Reflection & Dialogue: All are welcome within the Church, but in keeping with the terms of the covenant

In the first reading, there was mention of a new age for the people of God, with an opening to foreigners and others to the house of God, a house of prayer for all peoples, but presupposing their good works and their fidelity to the covenant. In the parable on the wedding banquet and the wedding garment (Matthew 22:1-14), when the invitation to the wedding banquet was not accepted the king sent his servants who gathered from the streets the good and the bad, so that the wedding hall was filled with guests. Then when the king saw that there was one not wearing a wedding robe he had him cast out. The lesson to be drawn from this is that there are conditions attached to the open invitation to the messianic feast, here on earth to membership of the church. There has been, and will be, a certain tension between the invitation to membership of the Church, the House of God, and the demands arising from the covenant with God and the mission of the Church. According the Christ himself, his followers are intended to be the salt of the earth and the light of the world, and the early Church took this very seriously in her teaching and practice.

From this there arose, and still arises for the Church, the question as to how to combine fidelity to Christ’s teaching and her own mission and failings arising from human weakness. Matthew’s own community was severe enough on the person who refused to make amends with one of his fellow Christians – by exclusion from the community. Paul took an equally severe attitude towards a Christian in Corinth guilty of marital misconduct. This is a problem that will always be with us, arising from the call of the Church by Christ to be the salt of the earth and the light of the world, and behaviour running contrary to this.

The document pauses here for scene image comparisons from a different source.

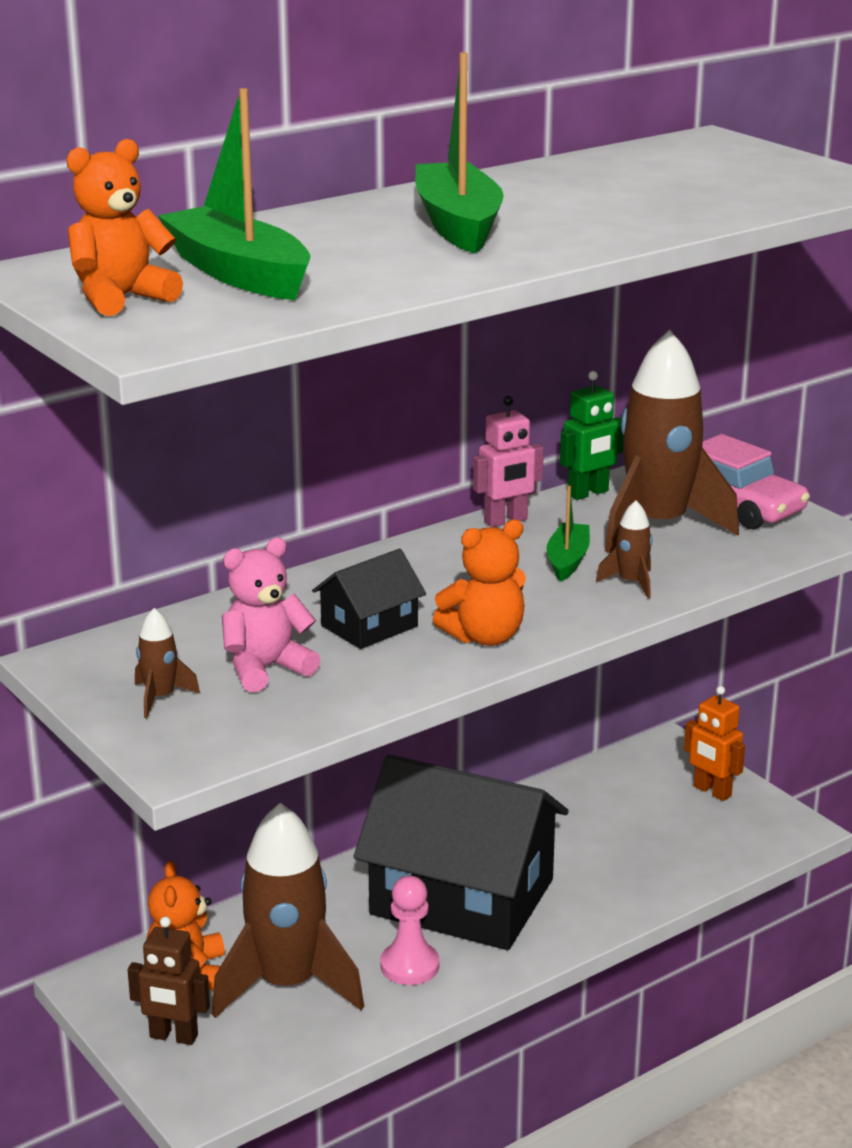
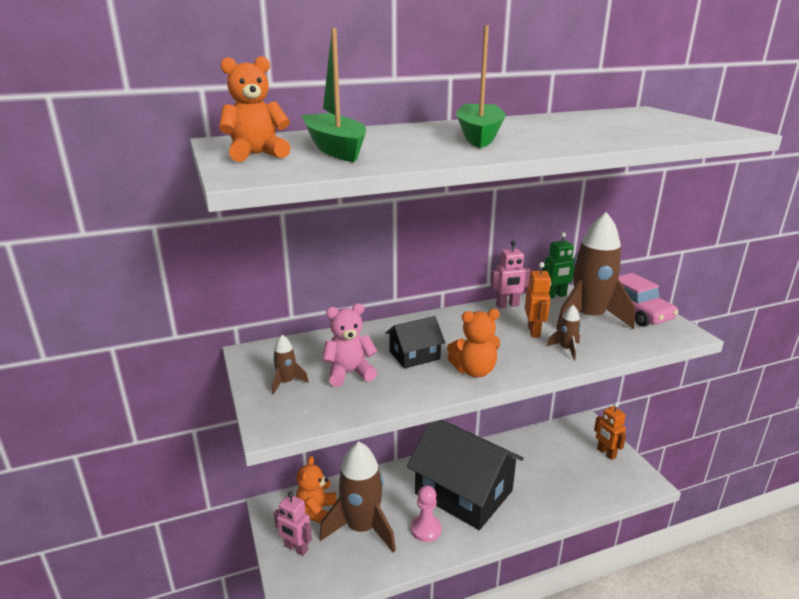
camera: 15 degrees right, 0 degrees up
brown robot [128,916,210,1045] -> pink robot [274,492,312,556]
green boat [547,486,590,582] -> orange robot [525,262,551,337]

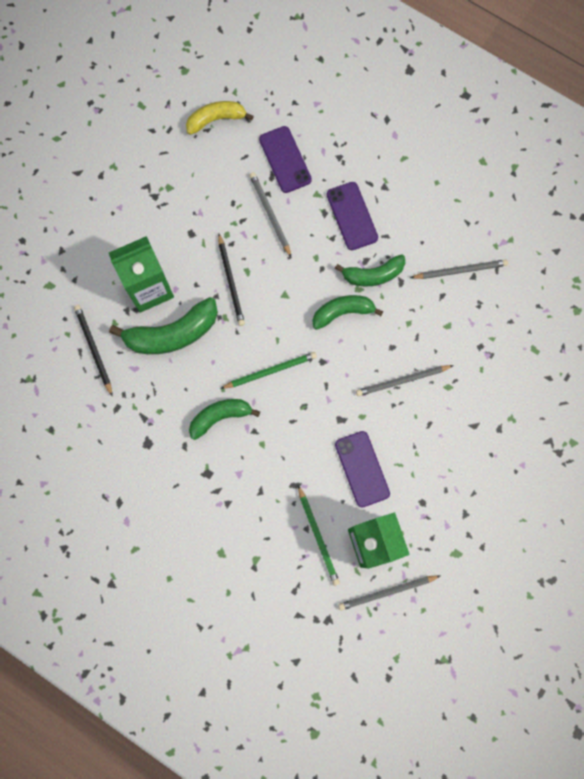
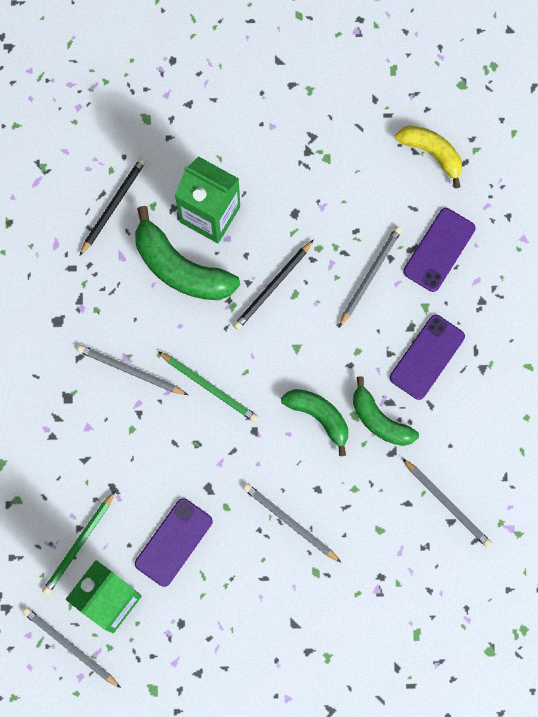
camera: 55 degrees right, 0 degrees up
green banana [189,399,260,440] -> grey pencil [77,345,188,395]

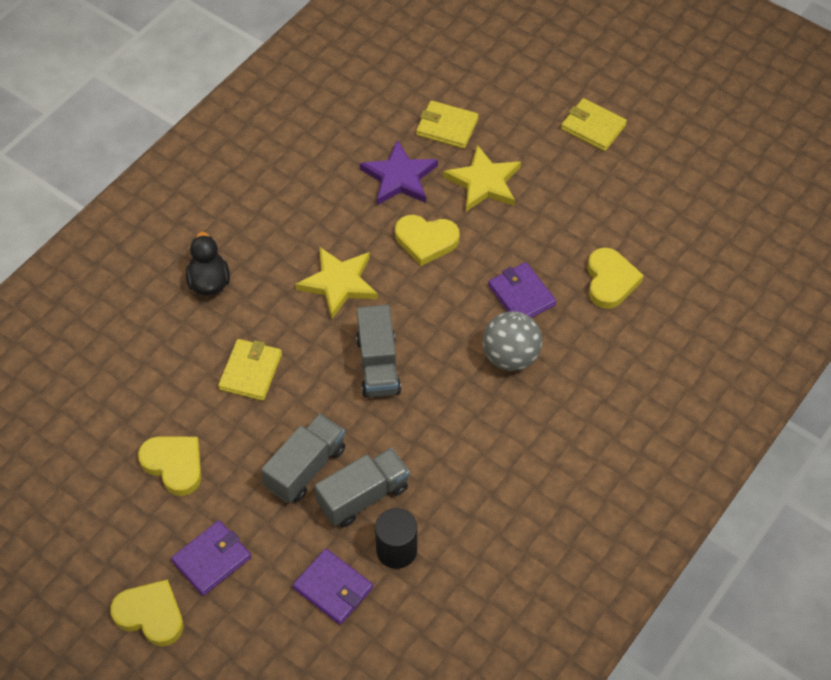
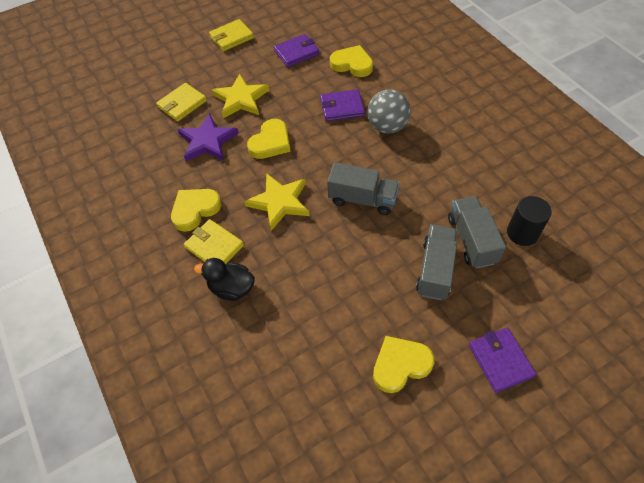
camera: 65 degrees left, 0 degrees up
yellow heart [110,579,184,647] -> yellow heart moved to [171,189,222,232]
yellow wallet [218,339,282,401] -> yellow wallet moved to [184,219,244,264]
grey truck [261,414,346,503] -> grey truck turned 45 degrees clockwise [416,224,457,300]
purple wallet [293,549,373,625] -> purple wallet moved to [274,34,319,67]

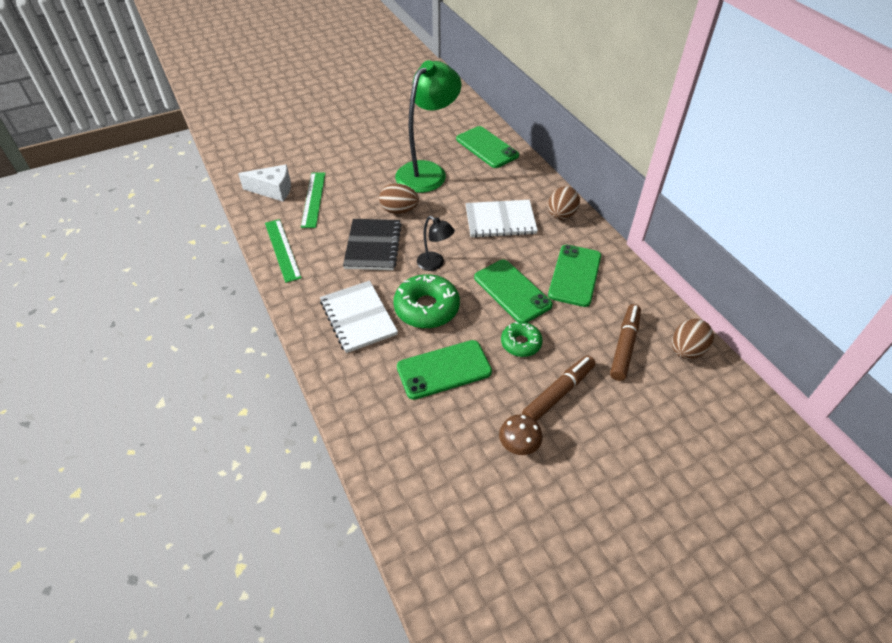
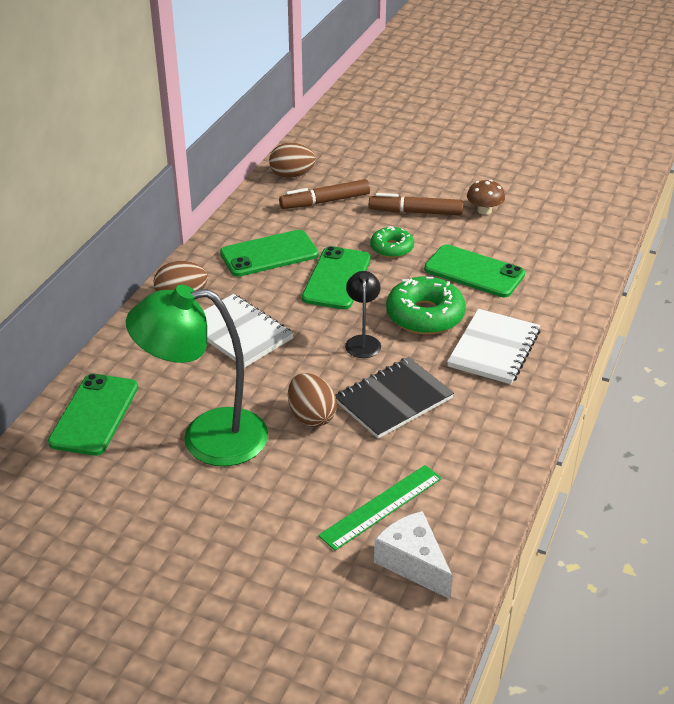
camera: 130 degrees left, 10 degrees down
green ruler [265,219,302,283] -> none

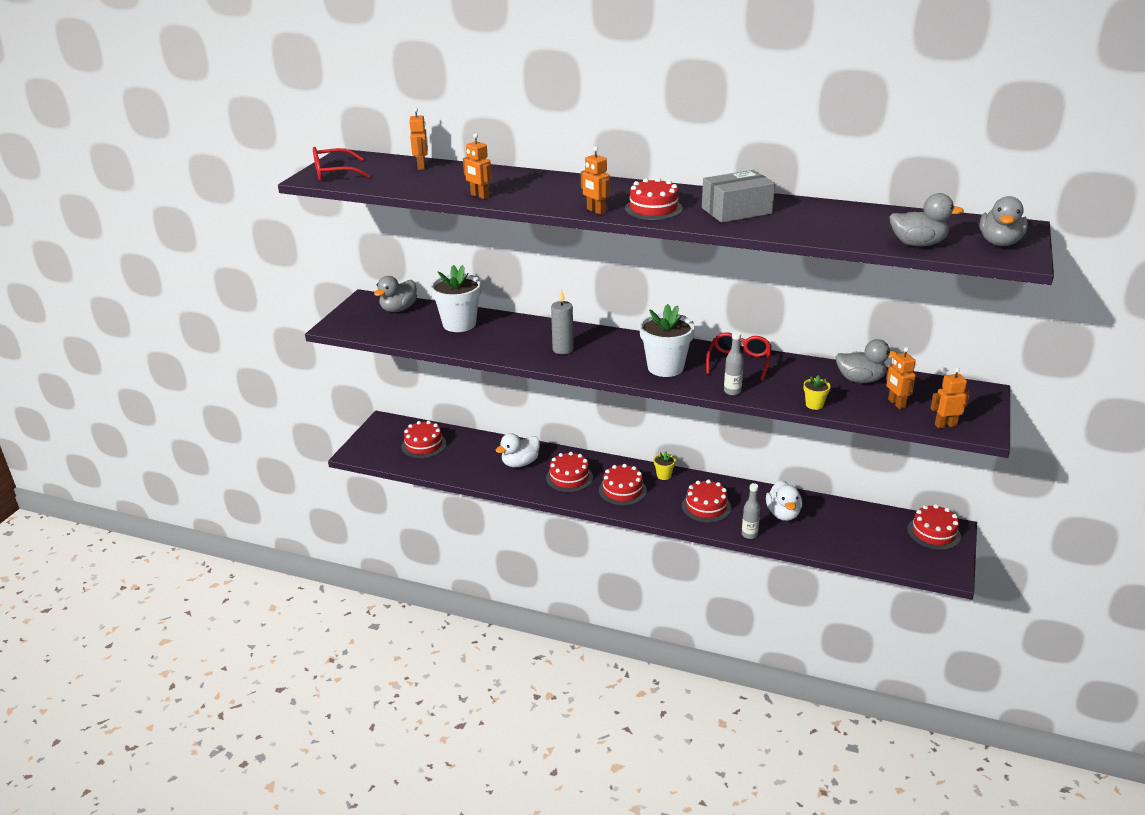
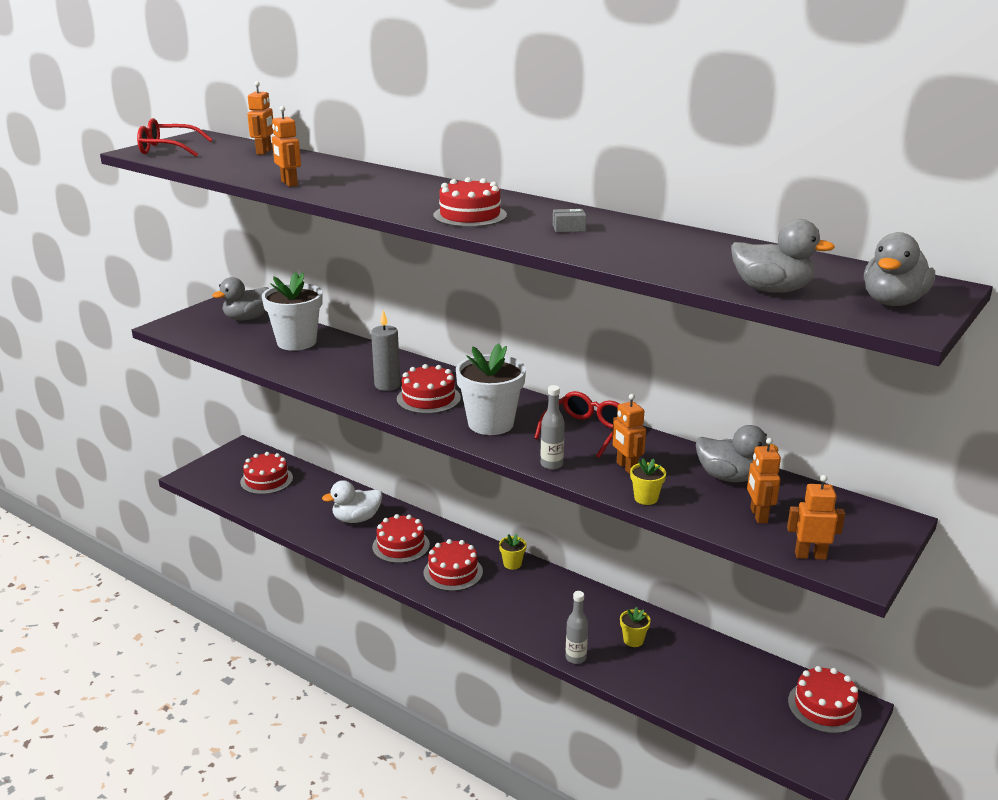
camera: 15 degrees right, 5 degrees down
orange robot [581,146,610,215] -> orange robot moved to [612,394,646,474]
red cake [682,479,731,523] -> red cake moved to [397,364,461,414]
grey box [702,170,775,223] -> grey box [553,209,586,232], size x0.40
white duck [766,480,802,521] -> yellow flower pot [620,607,651,647]

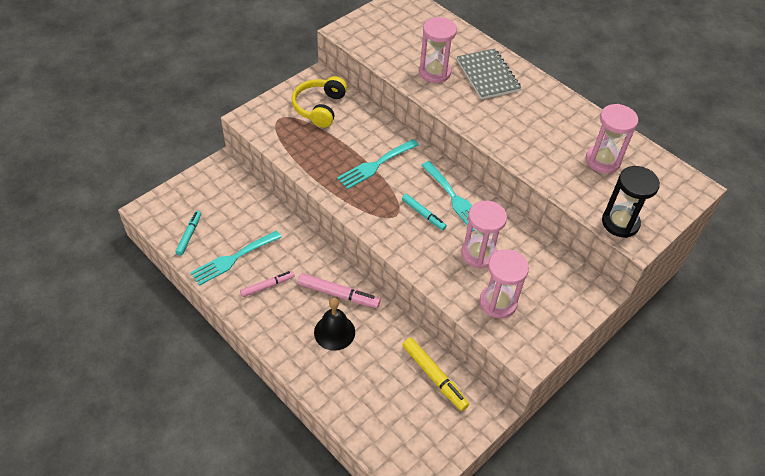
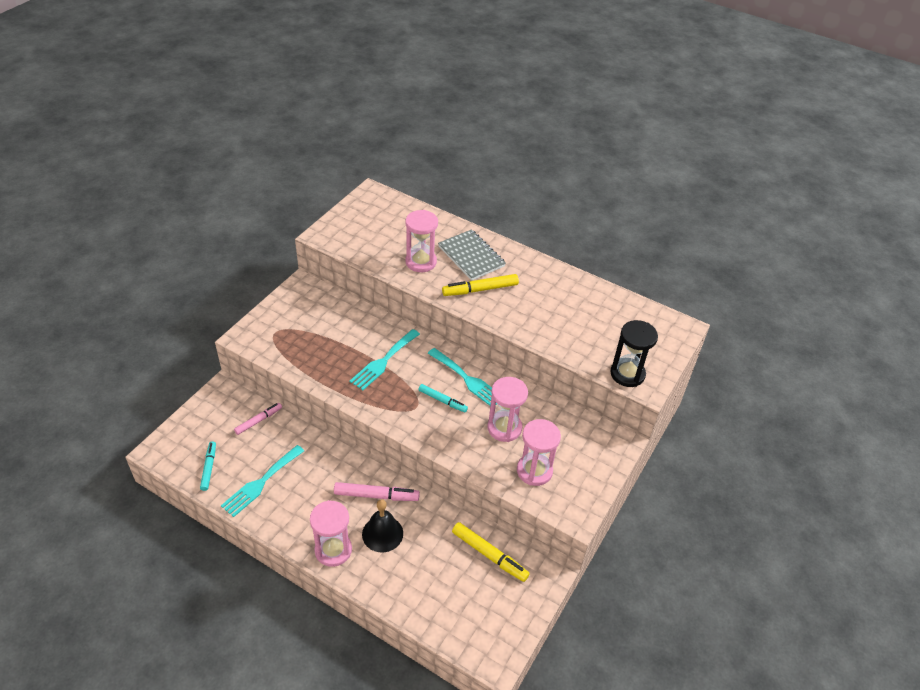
camera: 15 degrees left, 5 degrees down
pink marker [240,271,294,297] -> pink marker moved to [234,403,282,435]
yellow headphones [292,76,347,128] -> none
pink hourglass [586,104,638,173] -> pink hourglass moved to [310,500,352,567]
none -> yellow marker [442,274,519,296]

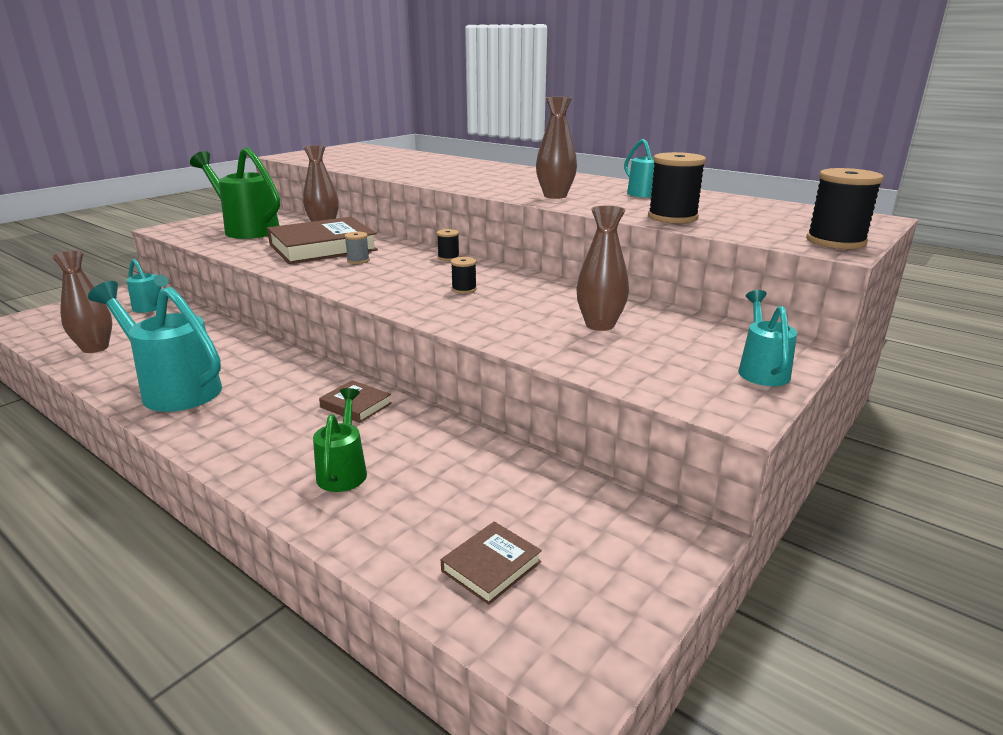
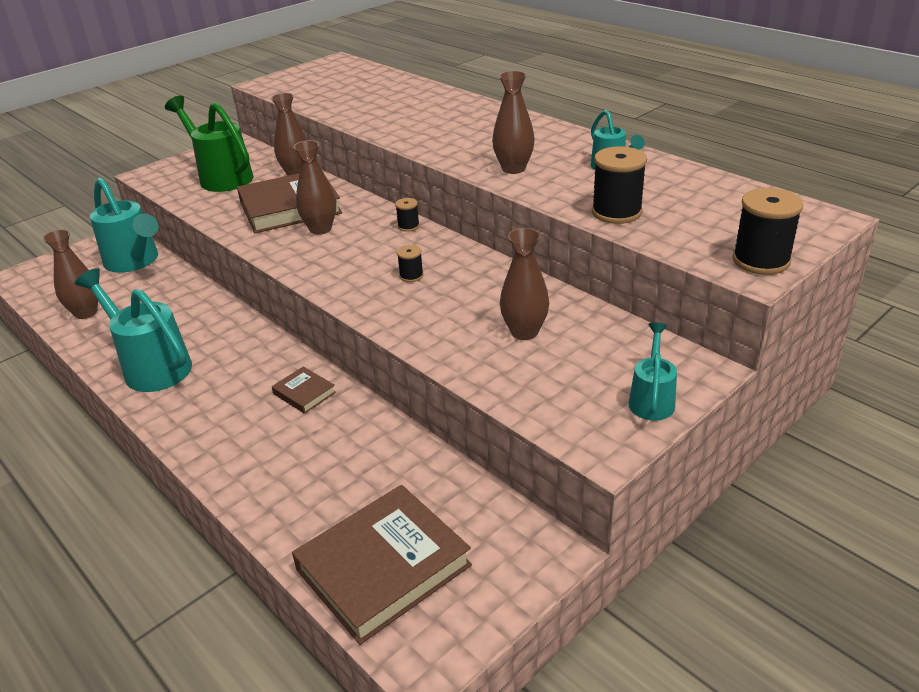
camera: 10 degrees right, 10 degrees up
turquoise watering can [127,259,168,313] -> turquoise watering can [90,177,159,273], size x1.82
green watering can [313,388,367,492] -> none
grey spool [344,232,370,264] -> brown vase [294,140,336,235]
brown book [441,522,542,605] -> brown book [292,485,472,645], size x2.18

There has been a long history of the Church in this matter, with, for a long period, heavy penalties for the errant. The problem is currently being discussed in the Church, especially with regard to the question of Holy Communion for divorced and remarried persons, and as regards to admission of certain non-Catholics to Holy Communion. Fundamentally it is a question of how reconcile the infinite mercy of God with fidelity to the demands of the covenant and Christ’s message for the world. One can only pray that a satisfactory solution will be found.